Somut olayda, davalının davacıya sipariş verdiği, bu siparişi teyit ettiği, proforma faturanın davalı adına kesildiği ve malın gümrüğe gönderildiği, mallar gümrükte bekler iken davalının Gümrük Müsteşarlığı Mersin Gümrük Müdürlüğüne vermiş olduğu 14.01.2008 tarih ve 3150 K. sayılı dilekçesi ile dava konusu, konşimento muhteviyatı eşyalara ait ambar bekleme süresinin 2. kez uzatılması için ek süre talep ettiği, anılan Gümrük Müdürlüğünce de bu talebin kabul edilerek 2. kez 30 günlük süre verildiği dosyada mevcut Mersin Gümrük Müdürlüğünün 16.01.2009 günlü yazısı ve diğer belgeler ile sabittir.

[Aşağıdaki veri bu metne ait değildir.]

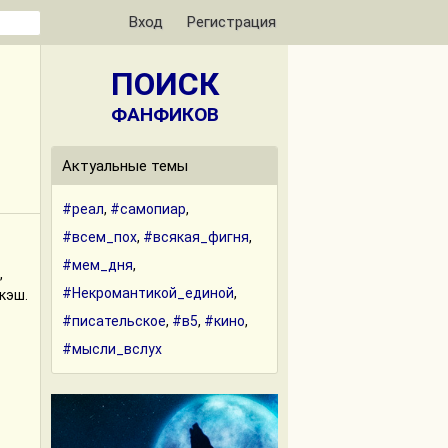
Вход
Регистрация
ПОИСК
ФАНФИКОВ
Актуальные темы
#реал
,
#самопиар
,
#всем_пох
,
#всякая_фигня
,
#мем_дня
,
,
#Некромантикой_единой
,
кэш.
#писательское
,
#в5
,
#кино
,
#мысли_вслух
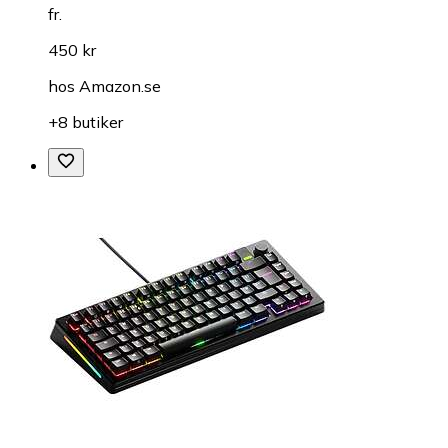
fr.
450 kr
hos
Amazon.se
+8 butiker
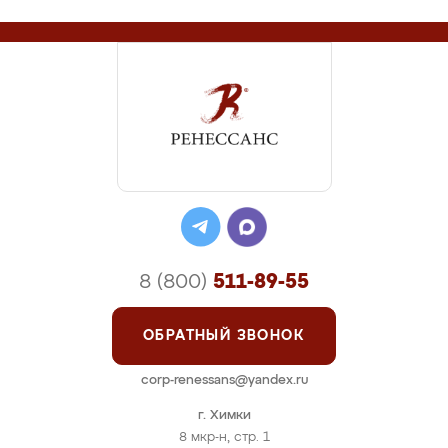
8 (800)
511-89-55
ОБРАТНЫЙ ЗВОНОК
corp-renessans@yandex.ru
г. Химки
8 мкр-н, стр. 1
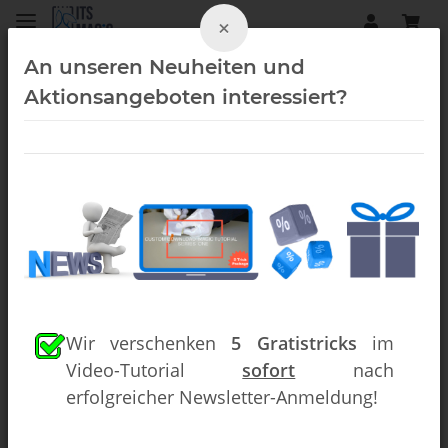
×
An unseren Neuheiten und
Aktionsangeboten interessiert?
Kartentricks (Downloads)
Wir verschenken
5 Gratistricks
im
Video-Tutorial
sofort
nach
erfolgreicher Newsletter-Anmeldung!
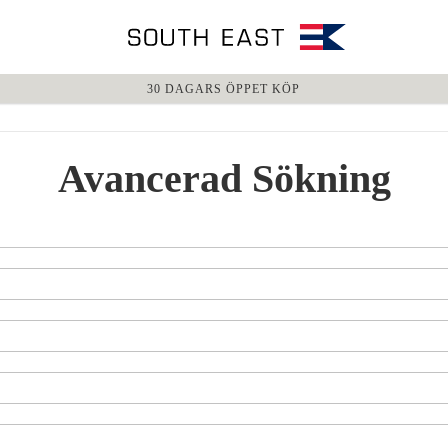
30 DAGARS ÖPPET KÖP
Avancerad Sökning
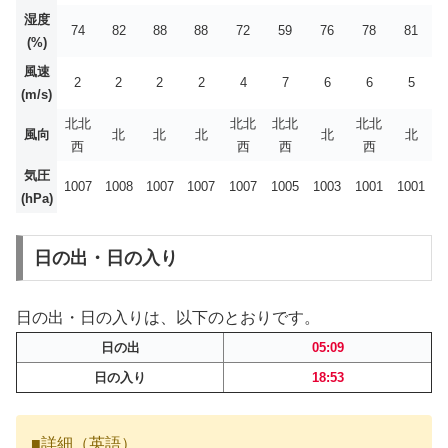
湿度
74
82
88
88
72
59
76
78
81
(%)
風速
2
2
2
2
4
7
6
6
5
(m/s)
北北
北北
北北
北北
風向
北
北
北
北
北
西
西
西
西
気圧
1007
1008
1007
1007
1007
1005
1003
1001
1001
(hPa)
日の出・日の入り
日の出・日の入りは、以下のとおりです。
日の出
05:09
日の入り
18:53
■詳細（英語）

Hal böyle olunca, sipariş vermediğini savunan davalının, davacı tarafından Gümrük Müdürlüğüne gönderilen malın bekleme süresini uzatılması için 2 kez talepte bulunmasını nedenini açıklaması gerekir. Keza, olayda dürüstlük kuralı gözetilecek ise davalının bu beyanının dikkate alınması gerekir.

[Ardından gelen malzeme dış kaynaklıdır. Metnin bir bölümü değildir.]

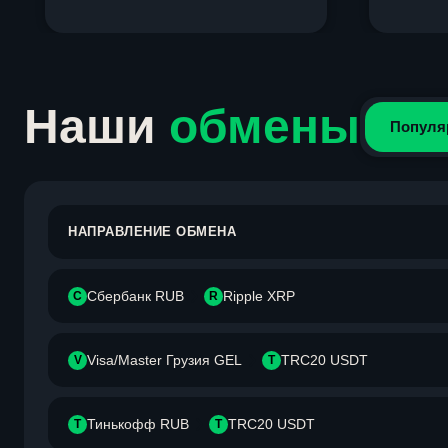
Item
1
of
4
Наши
обмены
Популя
НАПРАВЛЕНИЕ ОБМЕНА
Сбербанк RUB
Ripple XRP
С
R
Visa/Master Грузия GEL
TRC20 USDT
V
T
Тинькофф RUB
TRC20 USDT
Т
T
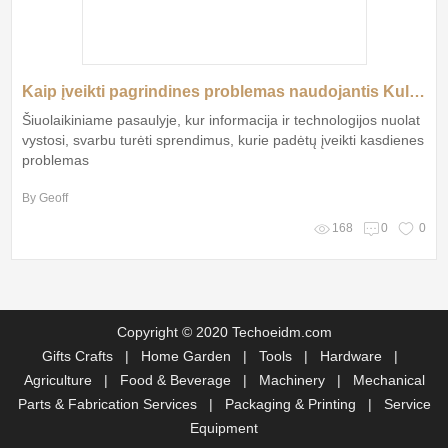
Kaip įveikti pagrindines problemas naudojantis Kulkos mova?
Šiuolaikiniame pasaulyje, kur informacija ir technologijos nuolat
vystosi, svarbu turėti sprendimus, kurie padėtų įveikti kasdienes
problemas
By Geoff
168
0
0
Copyright © 2020 Techoeidm.com
Gifts Crafts
|
Home Garden
|
Tools
|
Hardware
|
Agriculture
|
Food & Beverage
|
Machinery
|
Mechanical
Parts & Fabrication Services
|
Packaging & Printing
|
Service
Equipment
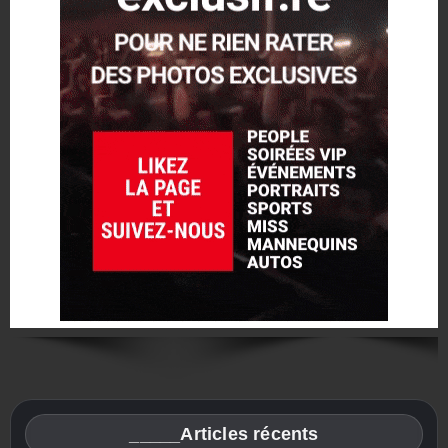
_____Articles récents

Bu durumda mahkemece dosya içerisindeki tüm belgeler ve anılan Gümrük Müdürlüğü yazısını birlikte değerlendiren, konusunda uzman 3 kişilik bilirkişi heyetinden yeni bir rapor alınıp, varılacak uygun sonuca göre bir karar verilmesi gerekirken, kendi içinde çelişkili olan bilirkişi raporu dayanak göstererek yazılı şekilde hüküm kurulması doğru görülmemiştir.
SONUÇ: Yukarıda açıklanan nedenlerle hükmün davacı yararına BOZULMASINA, bozma nedenine göre davalı vekilinin temyiz itirazlarının şimdilik incelenmesine yer olmadığına, vekili Yargıtay duruşmasında hazır bulunan davacı yararına takdir olunan 1.100 TL duruşma vekalet ücretinin davalıdan alınarak davacıya verilmesine, peşin harçların istek halinde iadesine, 05.05.2014 gününde oybirliğiyle karar verildi.